Dicen que la tradición de tomar las uvas en Nochevieja viene de 1909, cuando unos viticultores alicantinos, tras una buena cosecha de uva blanca, tuvieron la idea de vender paquetes de doce uvas para comer en Fin de Año, convirtiéndose posteriormente en tradición.
Pero hay registros previos que dicen que en el Madrid de 1880 la burguesía copió la costumbre gabacha de hacer fiestas privadas en Navidad donde se bebía champán acompañado con uvas. Al mismo tiempo, el ayuntamiento había prohibido las fiestas callejeras navideñas, por lo que la gente, para protestar, empezó a reunirse en el reloj de la Puerta del Sol a escuchar las campanadas, comiendo uvas a modo de crítica burlona. A partir de ahí, la costumbre acabó extendiéndose a todo el país y a Latinoamérica, donde la gente se reúne en las plazas de los pueblos para cumplimentar el rito.
El cambio de año tiene contenidos simbólicos que hacen referencia al fin de una etapa y el comienzo de otra; las doce uvas representan los doce meses del año a estrenar, y la pericia en masticarlas y engullirlas, la capacidad para afrontar los retos que se nos presentan.
Las uvas blancas simbolizan la prosperidad y las rojas la pasión, así que lo más razonable sería mezclarlas.
La tradición de las uvas es una de las últimas reliquias que nos quedan de ser una comunidad de destino en lo universal, como el chocolate con churros en Año Nuevo. Ya me tarda que algunos empiecen a comer panellets, gildas o aceitunas en vez de uvas, por aquello de la diversidad.
Todo muy bonito y tradicional pero lo de comerse doce uvas en doce segundos me parece una proeza que nos cuesta muchos atragantamientos fatales. Si las comes a pela y pipo, se hacen bola y acabas como un hámster, sin poderlas deglutir; y si las comes peladas, aunque más livianas, resultan imposibles de acompasar con las campanadas.
Otros pueblos menos aguerridos tienen costumbres más razonables a la hora del tránsito de año. Los italianos comen lentejas, los portugueses pasas y los japoneses fideos largos y finos que simbolizan longevidad; claro que los nipones son más prácticos y los templos budistas tañen 108 campanadas (así cualquiera).

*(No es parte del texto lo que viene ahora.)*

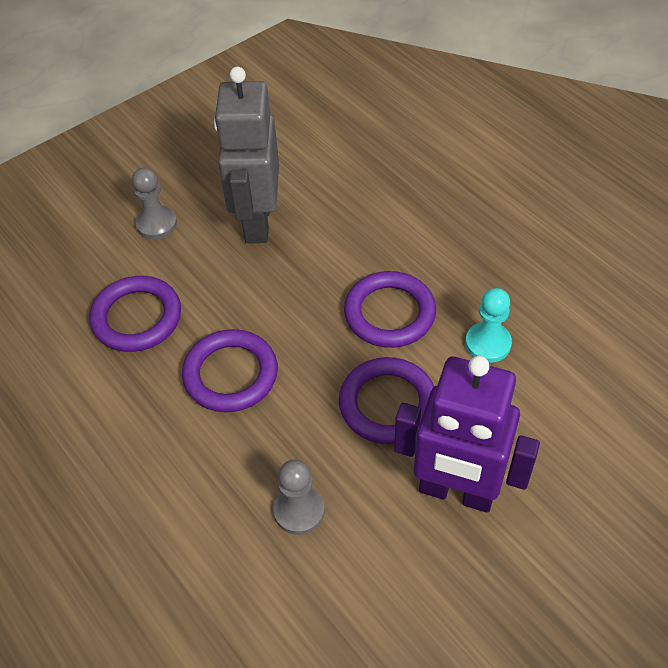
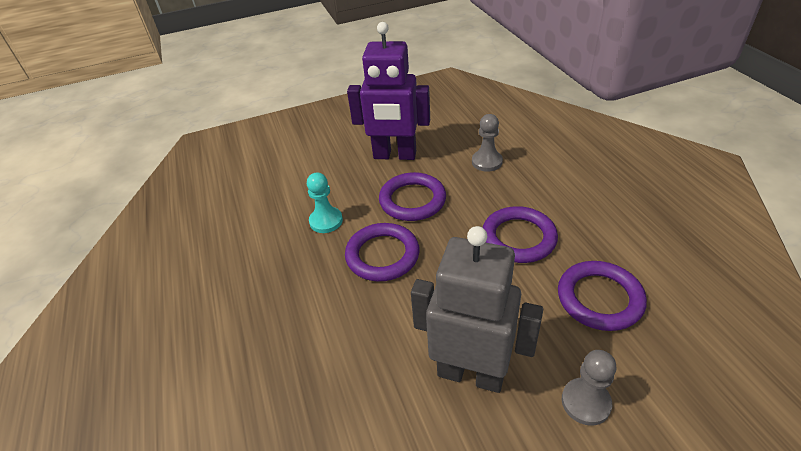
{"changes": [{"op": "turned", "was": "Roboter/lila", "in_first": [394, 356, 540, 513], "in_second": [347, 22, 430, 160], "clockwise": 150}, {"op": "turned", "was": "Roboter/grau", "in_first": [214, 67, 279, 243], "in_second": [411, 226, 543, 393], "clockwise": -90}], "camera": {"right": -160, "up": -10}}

Esta noche caben dos posturas: la del que aguanta el tirón para recibir el año y se la juega comiendo las uvas en doce segundos, después de haber mandado la foto de los langostinos por wasap, y la del realista que, acabando de cenar, manda disolverse a los presentes y espera las campanadas para asegurarse de que este año de sinrazones se acaba de una vez.
¡Feliz Año Nuevo!
Y apunten el hashtag: «Boicot a las doce uvas, coman solo seis». Pásalo.